- By Glenn Petry
- Entertainment
All About Jazz said of the album: “Meeting of the Spirits is a captivating recording from start to finish…a work of great beauty. It succeeds in highlighting the common threads of ingenuity, power, and lyricism that run through these compositions regardless of age or genre.”
Uccello is composed of the next generation of cellists from the Schulich School of Music at McGill University in Montreal, where Haimovitz is Professor of Cello. The ensemble’s June tour will showcase material from Meeting of the Spirits at some special venues: the Buffalo concert on June 7 will be held at folk-rocker Ani DiFranco’s custom-created Asbury Hall; the New York City event on June 10 will be at the one-of-a-kind floating concert hall of Bargemusic, below the Brooklyn Bridge; and the June 8-9 performances in Ithaca are part of the 18th Annual New Directions Cello Festival at the Hockett Recital Hall in the Whalen Center for Music at Ithaca College.
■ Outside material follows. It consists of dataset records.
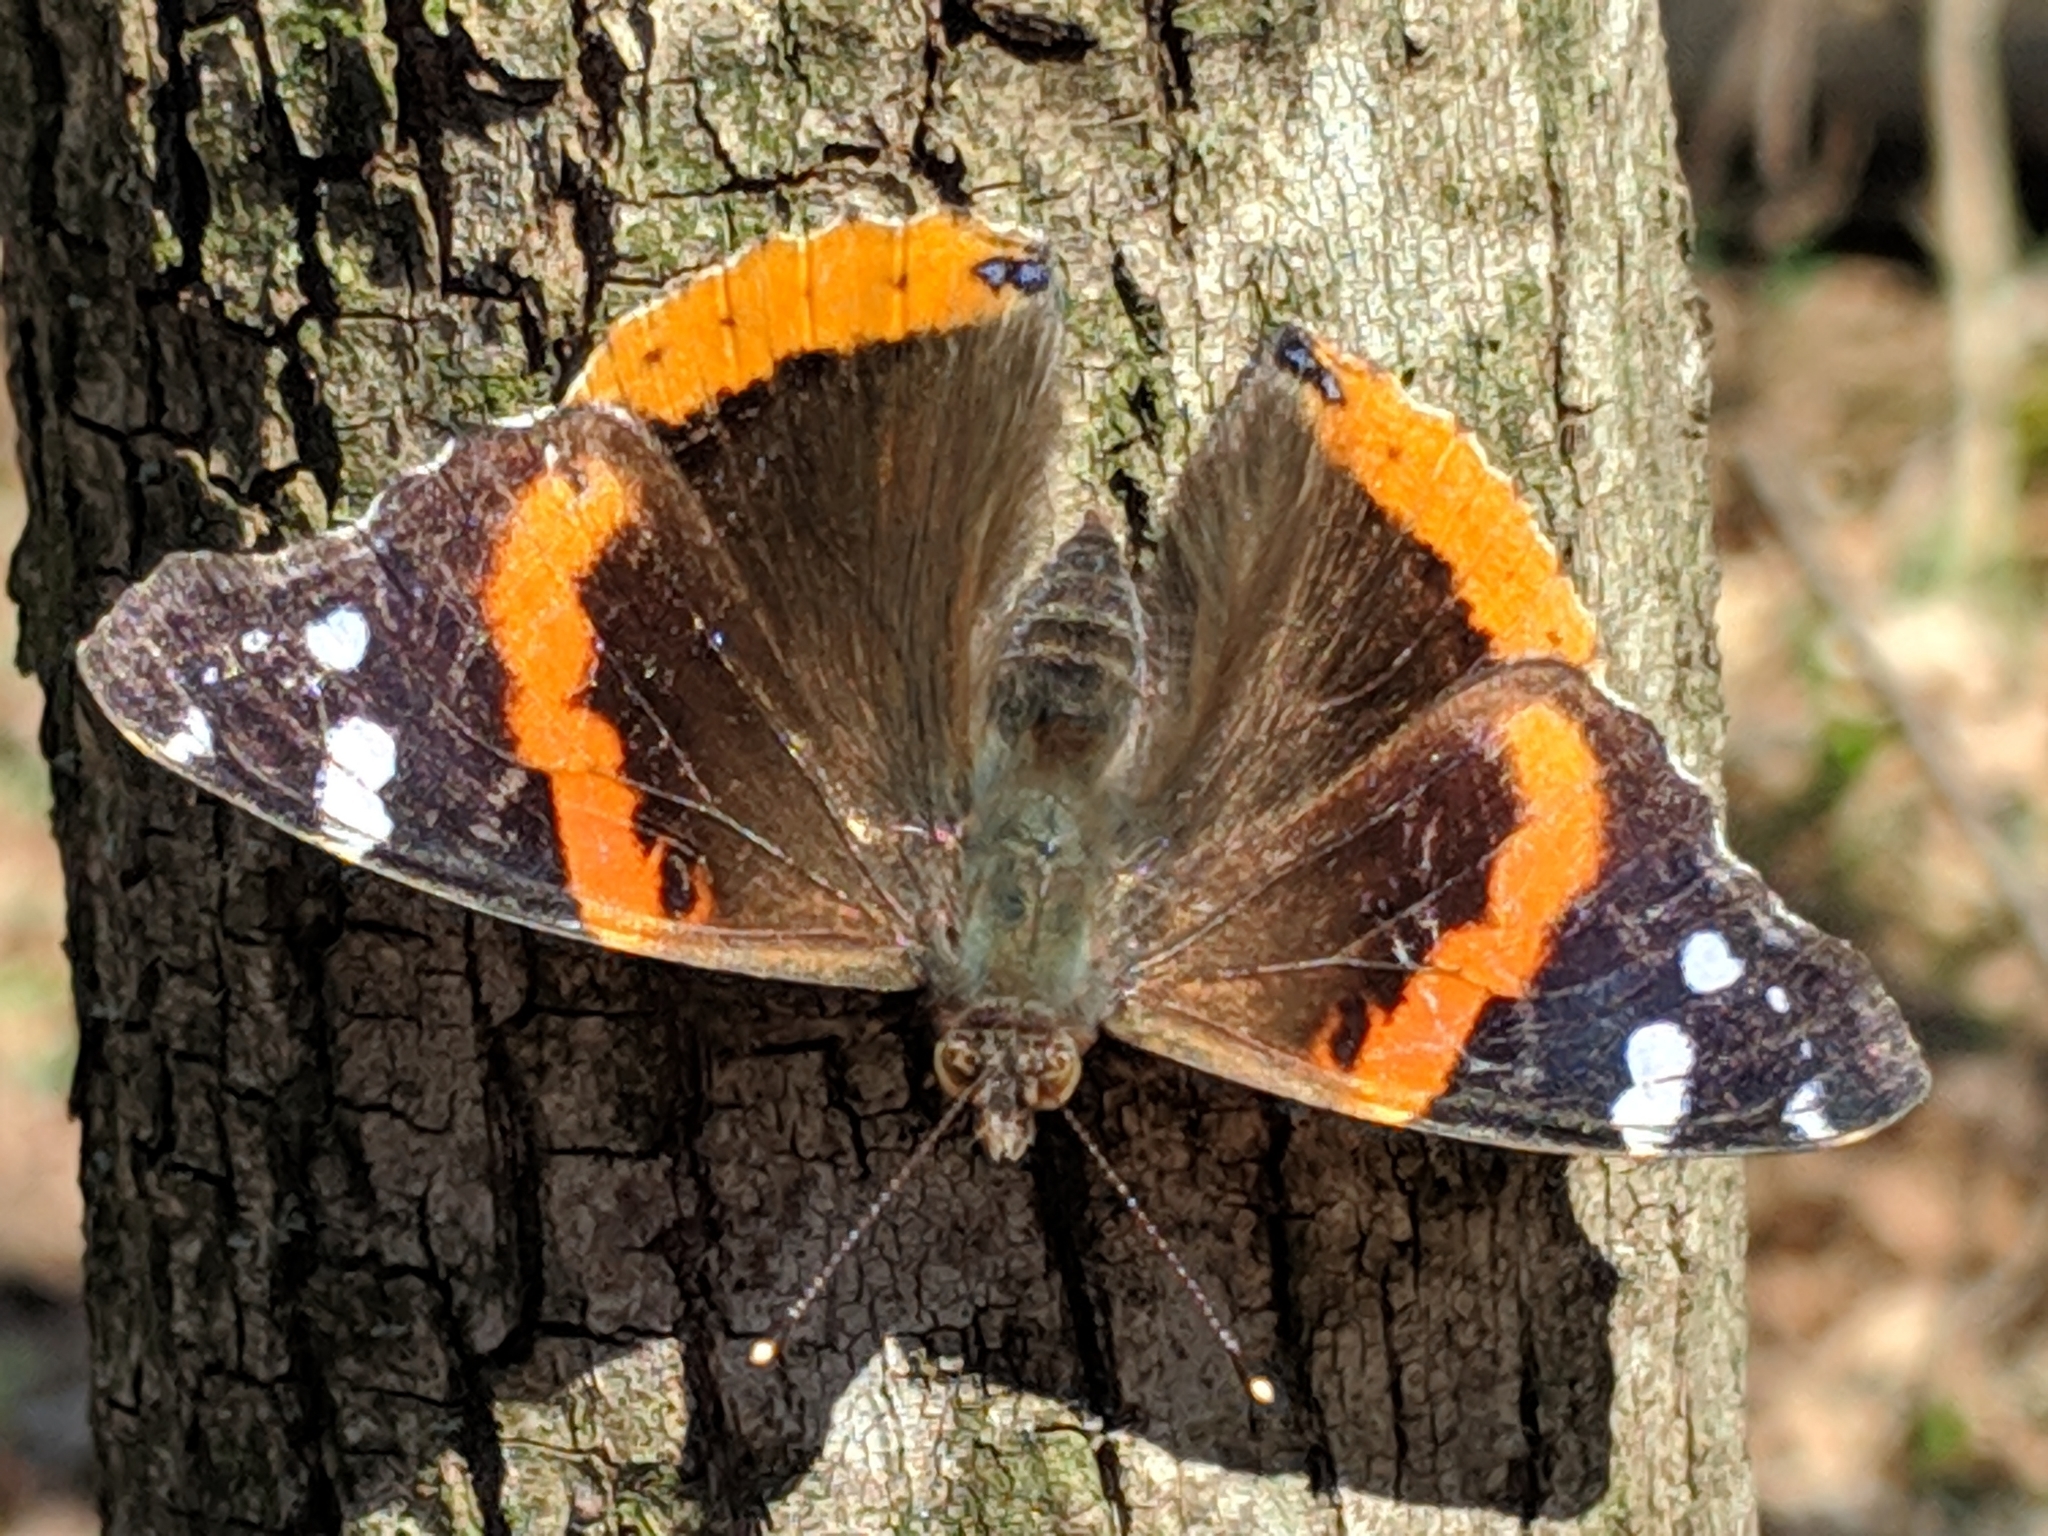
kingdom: Animalia
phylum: Arthropoda
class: Insecta
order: Lepidoptera
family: Nymphalidae
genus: Vanessa
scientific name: Vanessa atalanta
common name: Red admiral
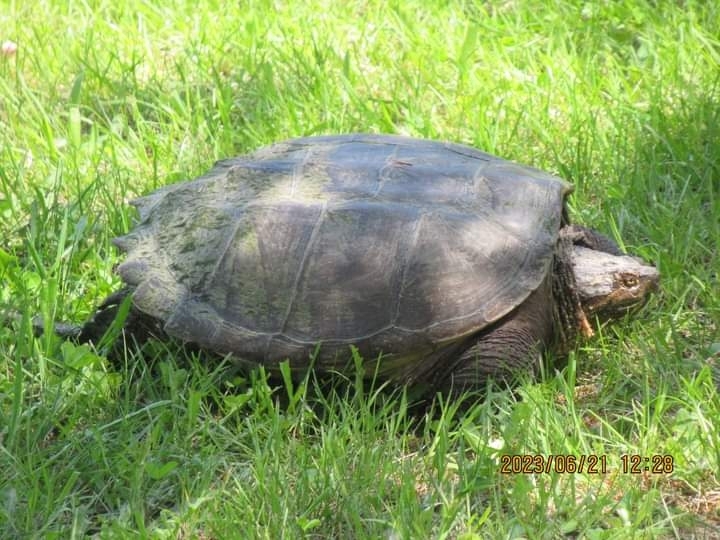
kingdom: Animalia
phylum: Chordata
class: Testudines
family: Chelydridae
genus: Chelydra
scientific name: Chelydra serpentina
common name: Common snapping turtle
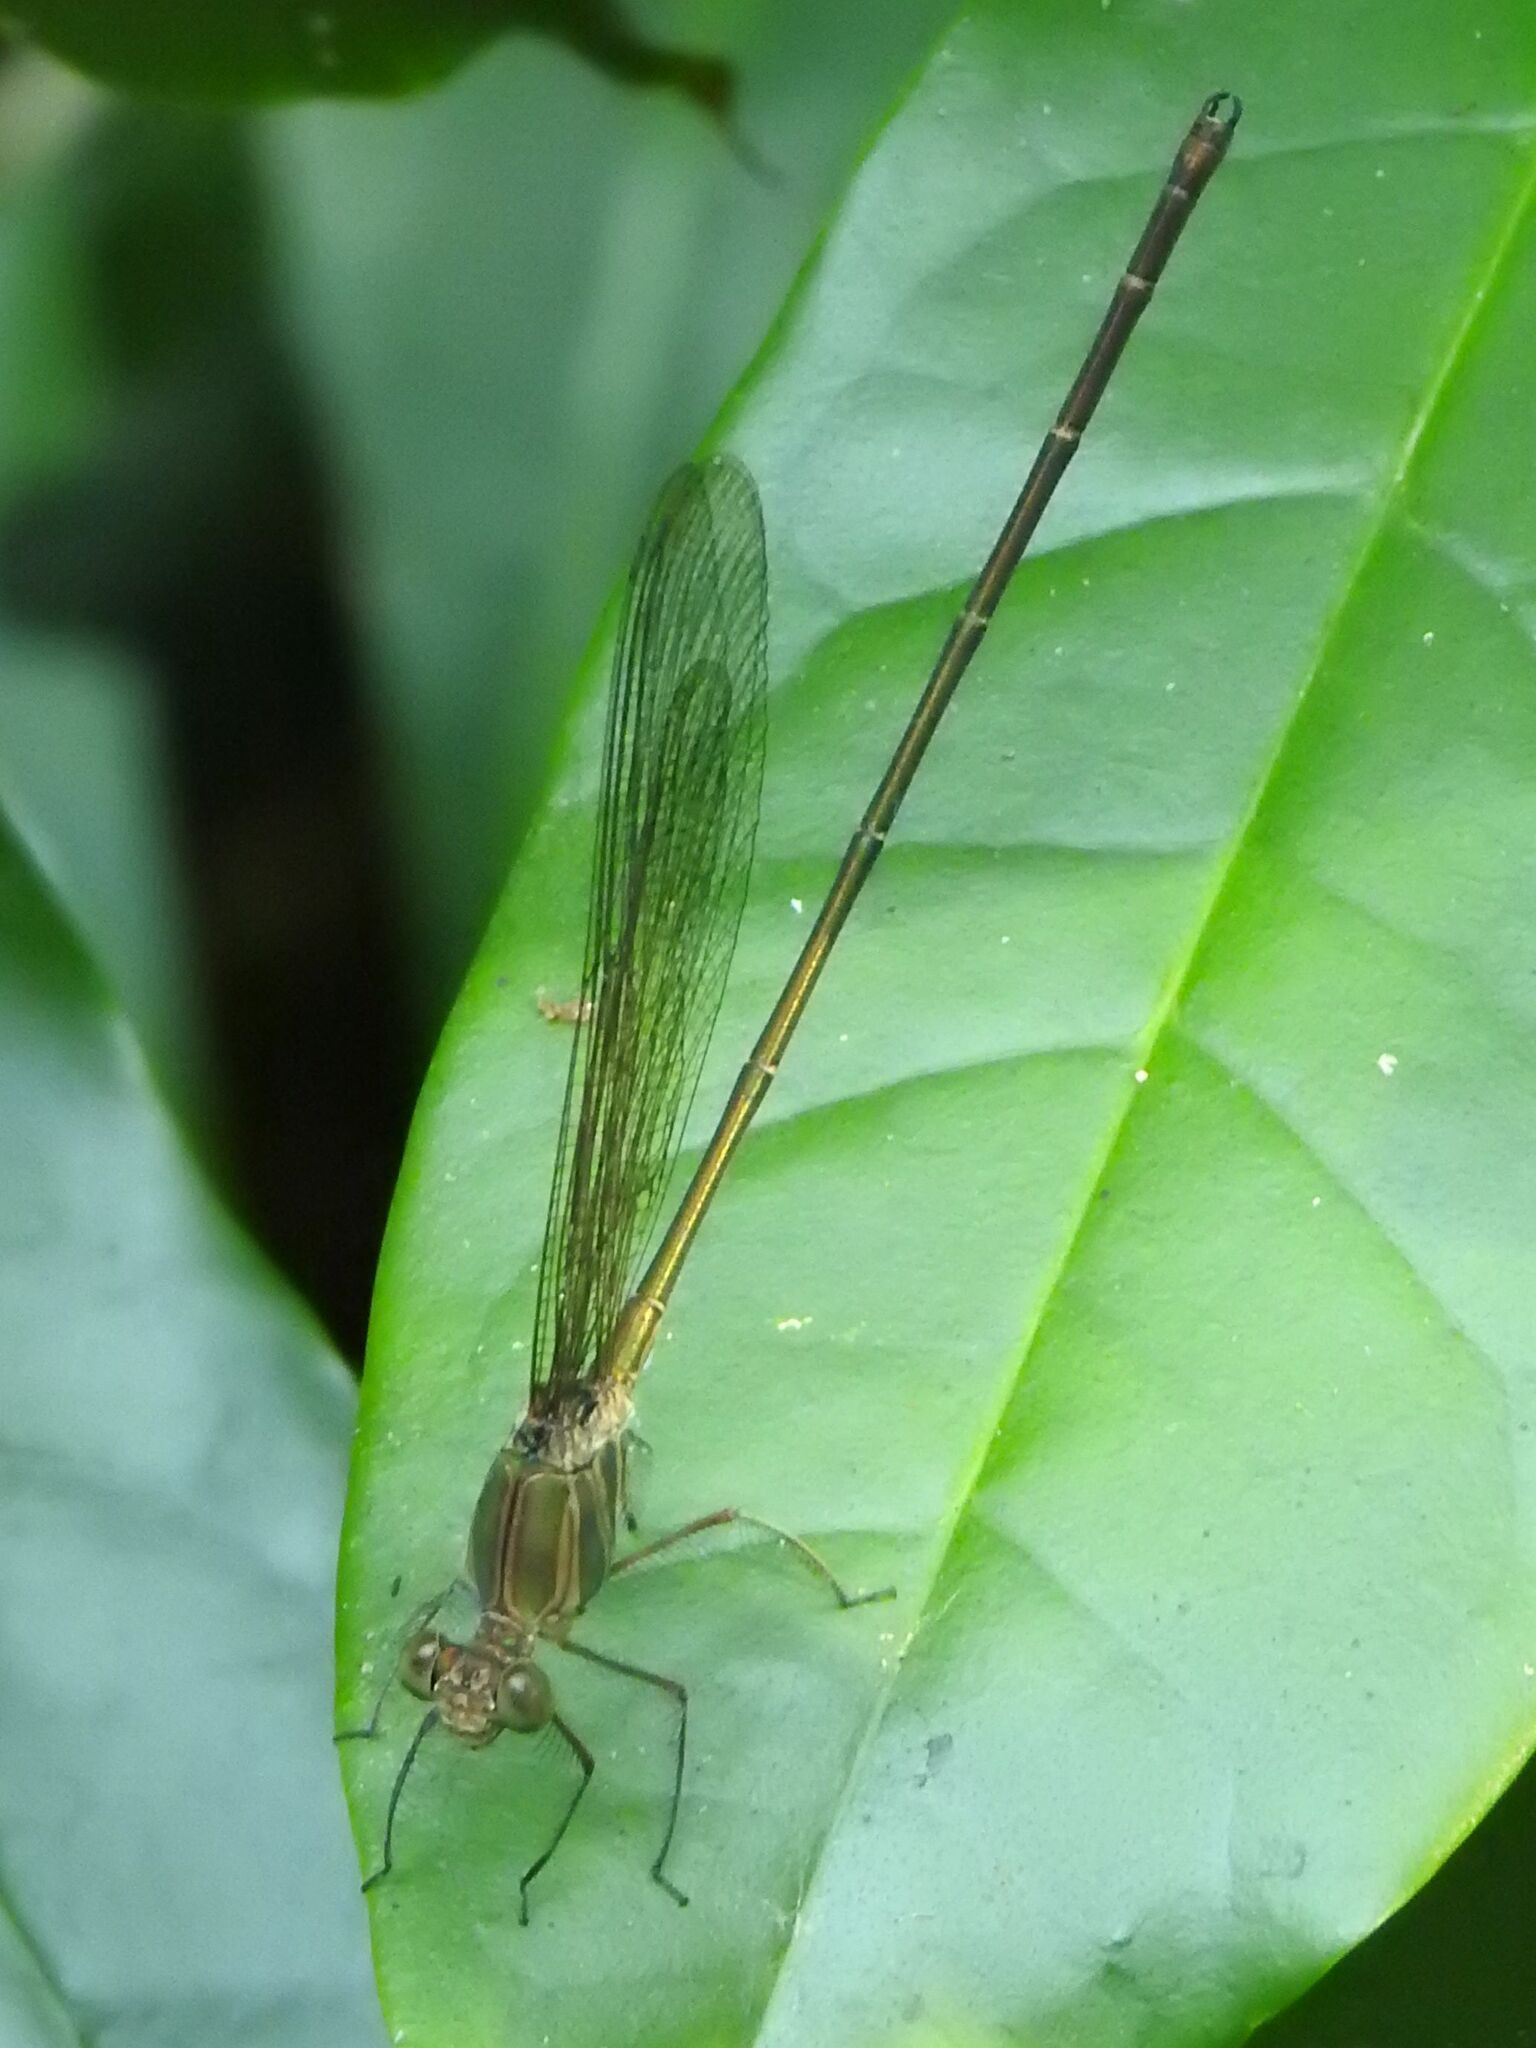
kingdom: Animalia
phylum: Arthropoda
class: Insecta
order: Odonata
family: Calopterygidae
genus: Phaon
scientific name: Phaon iridipennis
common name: Glistening demoiselle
Last spring, Uccello appeared at the SXSW festival in Austin, performing a special prelude to the keynote address by Bob Geldof and playing showcase events that were featured on CNN.com. Uccello has performed as part of Boston’s Celebrity Series and in the programs of New York’s Chamber Music Society of Lincoln Center and Jazz at Lincoln Center, as well as in rock clubs across North America. Along with the hit Meeting of the Spirits, the cellists of Uccello have also joined Haimovitz on two other albums: Goulash! (which contained all-cello versions of Led Zeppelin’s “Kashmir” and Bartók’s Romanian Folk Dances) and VinylCello (which included an Uccello take on Jimi Hendrix’s “Machine Gun”).
Prior to the Uccello tour, Haimovitz plays a “Beyond Bach” solo recital at Boston’s Gardner Museum on May 17, with the program encompassing Bach, living American composers, and a new arrangement of the Beatles’ song “Helter Skelter.” On May 31 at Carnegie’s Zankel Hall, the cellist joins the Trinity Choir in Du Yun’s San; Laura Elise Schwendinger’s Six Choral Settings; and Luna Pearl Woolf’s concerto for cello and a cappella choir, Après moi, le déluge.